UPROPERTY(EditAnywhere, meta = (Categories = "Items")) FGameplayTagContainer ItemTag;
TArray<FName> NTags;



BeginPlay(){

    //Convert GameplayTagContainer into array of names
    for (int8 i = 0; i < ItemTag.Num(); i++) {
        FString tagStr = ItemTag.GetByIndex(i).GetTagName().ToString();
        int8 endDot = tagStr.Find(".", ESearchCase::IgnoreCase, ESearchDir::FromEnd);
        if(endDot > -1) tagStr = tagStr.RightChop(endDot+1);
        NTags.Add(*tagStr);
    }
}


That also puts only the last tag into the list, removing the categories. So:
Items.Potions.MediumPotion
Items.Potions.HighPotion
Items.Bombs.FireBomb

Becomes MediumPotion, HighPotion, FireBomb. Easy to loop through and spawn the items.

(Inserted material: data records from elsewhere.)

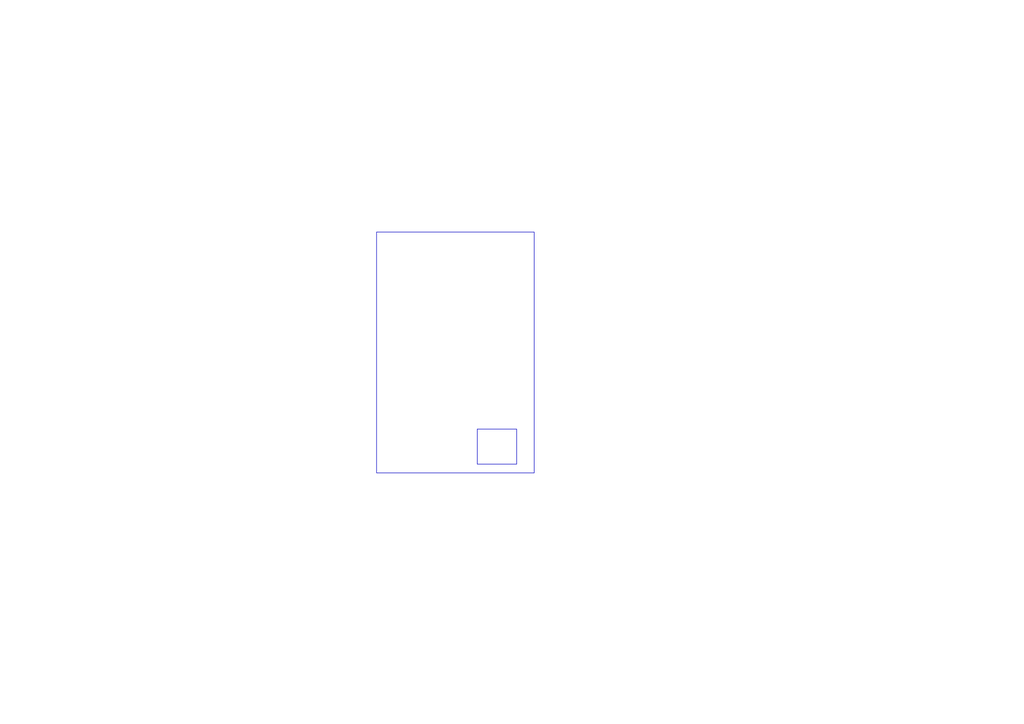
<source format=kicad_sch>
(kicad_sch
	(version 20231120)
	(generator "eeschema")
	(generator_version "8.0")
	(uuid "172968f0-9dae-435e-96f7-50cedd4a4990")
	(paper "A4")
	(lib_symbols)
	(rectangle
		(start 109.22 67.31)
		(end 154.94 137.16)
		(stroke
			(width 0)
			(type default)
		)
		(fill
			(type none)
		)
		(uuid ba617b27-1d8c-49a6-a813-1aa907b77aad)
	)
	(rectangle
		(start 138.43 124.46)
		(end 149.86 134.62)
		(stroke
			(width 0)
			(type default)
		)
		(fill
			(type none)
		)
		(uuid d28cbc90-6c72-4eea-a3d6-c393c49ba028)
	)
)

</source>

Also easy to do the quick lookups I was asking about before using:


Tags.Contains("MediumPotion");

For single GameplayTags, you can also easily use the below method to check if it contains a specific tag:



GameplayTag.GetTagName().ToString().Contains("MediumPotion");


This method might be easier to search for single tags than requesting a fully typed out + categorized gameplay tag.
Whether it performs better or worse I don’t know, but might save typing-time in the long run for single lookups.

If you go that route than doing ToString().ParseIntoArray(…) is faster and easier:

Oh, good call, thanks! Definitely better than string manipulation.

This is a little outdated but I wanted to post an update for the way ive managed to get this working as of 4.19.1

Just a little helper function I made for the class.



bool AYourActor::CompareTags(FGameplayTagContainer const & EffectTags, FName const & Tag)
{
    FGameplayTag TagRequest = FGameplayTag::RequestGameplayTag(Tag);
    return EffectTags.HasTag(TagRequest);
}


This will error if it doesnt find the tag, and is about as simple as you can get.